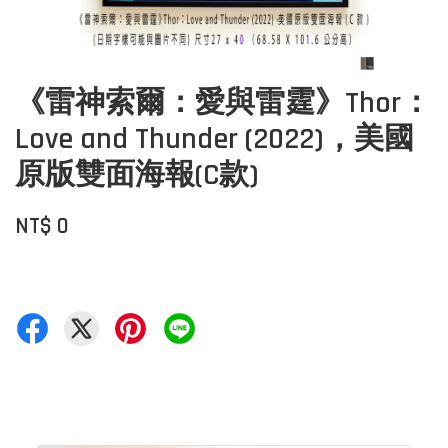
《雷神索爾：愛與雷霆》Thor：
Love and Thunder (2022)，美國
原版雙面海報(C款)
NT$ 0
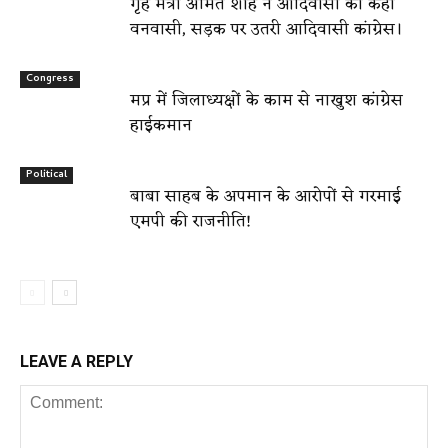
गृह मंत्री अमित शाह ने आदिवासी को कहा
वनवासी, सड़क पर उतरी आदिवासी कांग्रेस।
Congress
मप्र में जिलाध्यक्षों के काम से नाखुश कांग्रेस
हाईकमान
Political
बाबा साहब के अपमान के आरोपों से गरमाई
एमपी की राजनीति!
LEAVE A REPLY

-------

• TASK INSTRUCTIONS
Quote every line of text in the listing above word for word, leaving out the pictures.

• SOLUTION TO THE PROBLEM
《雷神索爾：愛與雷霆》Thor：
Love and Thunder (2022)，美國
原版雙面海報(C款)
NT$ 0
गृह मंत्री अमित शाह ने आदिवासी को कहा
वनवासी, सड़क पर उतरी आदिवासी कांग्रेस।
Congress
मप्र में जिलाध्यक्षों के काम से नाखुश कांग्रेस
हाईकमान
Political
बाबा साहब के अपमान के आरोपों से गरमाई
एमपी की राजनीति!
LEAVE A REPLY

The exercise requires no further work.